La colonización fue también un experimento estajanovista, los pobladores apenas tenían días libres. “Hay supervivientes que nos han contado que trabajaban casi como esclavos. Daban lo que producían al INC y si no lograban un determinado cupo, se tenían que ir. La casa y las tierras eran una cesión y lo devolvieron con muchos años de trabajo, a veces 40. Además, debían acreditar su buena conducta en lo político”. Esa vida de fatigas creó un sentimiento de hermandad. “Se ayudaban unos a otros porque se sentían unos pioneros; están muy orgullosos de lo que hicieron. Es curioso que cuando hemos hablado con ellos no tenían cuentas con el pasado, ni rencores”, completa su compañera.

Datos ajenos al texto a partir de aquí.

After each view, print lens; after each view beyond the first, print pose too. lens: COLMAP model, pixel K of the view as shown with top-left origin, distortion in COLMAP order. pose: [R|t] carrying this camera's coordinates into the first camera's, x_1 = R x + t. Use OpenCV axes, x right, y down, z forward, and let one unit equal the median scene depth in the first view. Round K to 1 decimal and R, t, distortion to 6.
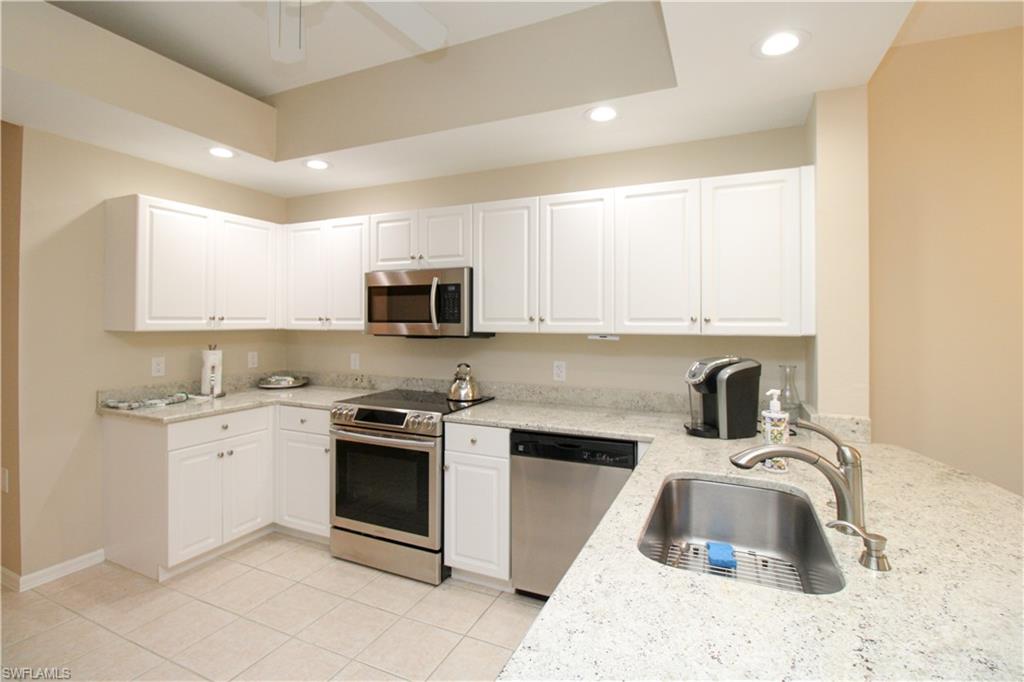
lens RADIAL K [[486.0, 0, 508.5], [0, 486.0, 317.8], [0, 0, 1]] dist [-0.004168, -0.007229]
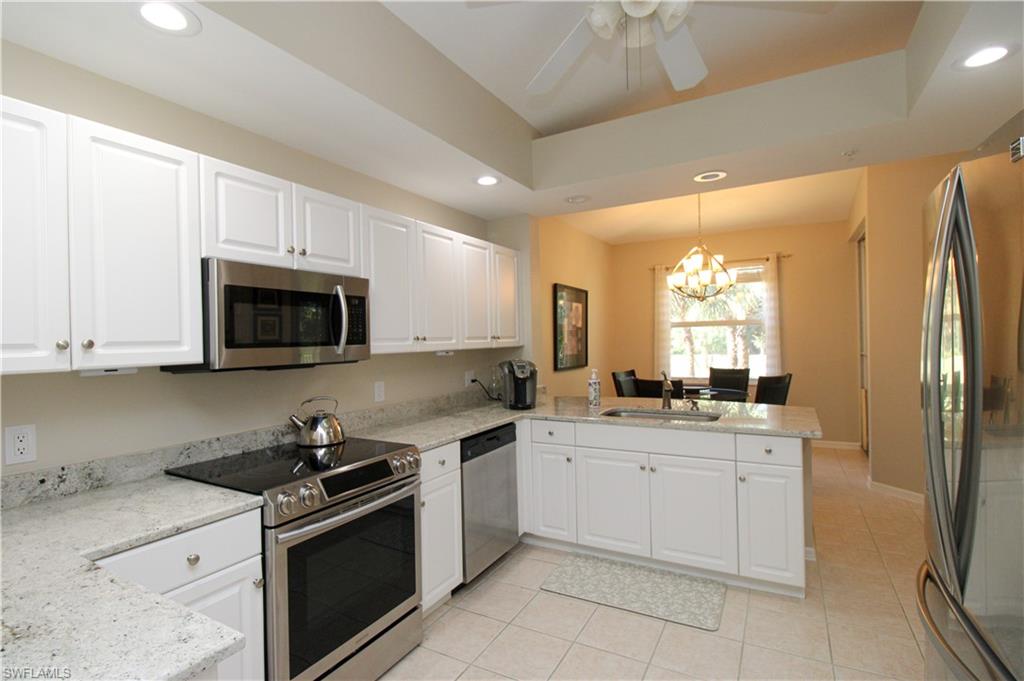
lens RADIAL K [[486.0, 0, 507.0], [0, 486.0, 341.4], [0, 0, 1]] dist [-0.004168, -0.007229]
pose [[0.089531, -0.009449, 0.995939, -0.901062], [0.019248, 0.999785, 0.007755, 0.004166], [-0.995798, 0.018476, 0.089693, 0.680709]]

Mientras el régimen hacía propaganda de la colonización, el Banco Mundial redactó un informe en el que descartaba que fuera rentable económicamente, como sucedió. Sin embargo, la conquista de la España seca continuó hasta 1971, cuando se construyó el último pueblito en Cádiz. Hoy son localidades pequeñas, o pedanías, que se usan también como segunda residencia, aunque los hay casi abandonados. “Hay algo perverso en estos programas”, subraya Amado. “Se quiso hacer al campesino más individualista, al convertirlo en propietario, y así evitar la tentación de un espíritu colectivo”.
Del No-Do a la realidad
Junto a las imágenes, de archivo y actuales, el libro incorpora una veintena de textos escritos por quienes de una u otra forma conocieron o estudiaron la colonización de la España seca. Como los arquitectos y fotógrafos Iñaki Bergera y Bea S. González, la periodista Nativel Preciado, nuera del fotógrafo que documentó aquella gesta, Kindel; Julio Llamazares recuerda cómo el No-Do se montaba la película, con su tono engolado, de la vida de los poblados, mientras que la socióloga María Ángeles Durán detalla cómo era la dura realidad de las mujeres.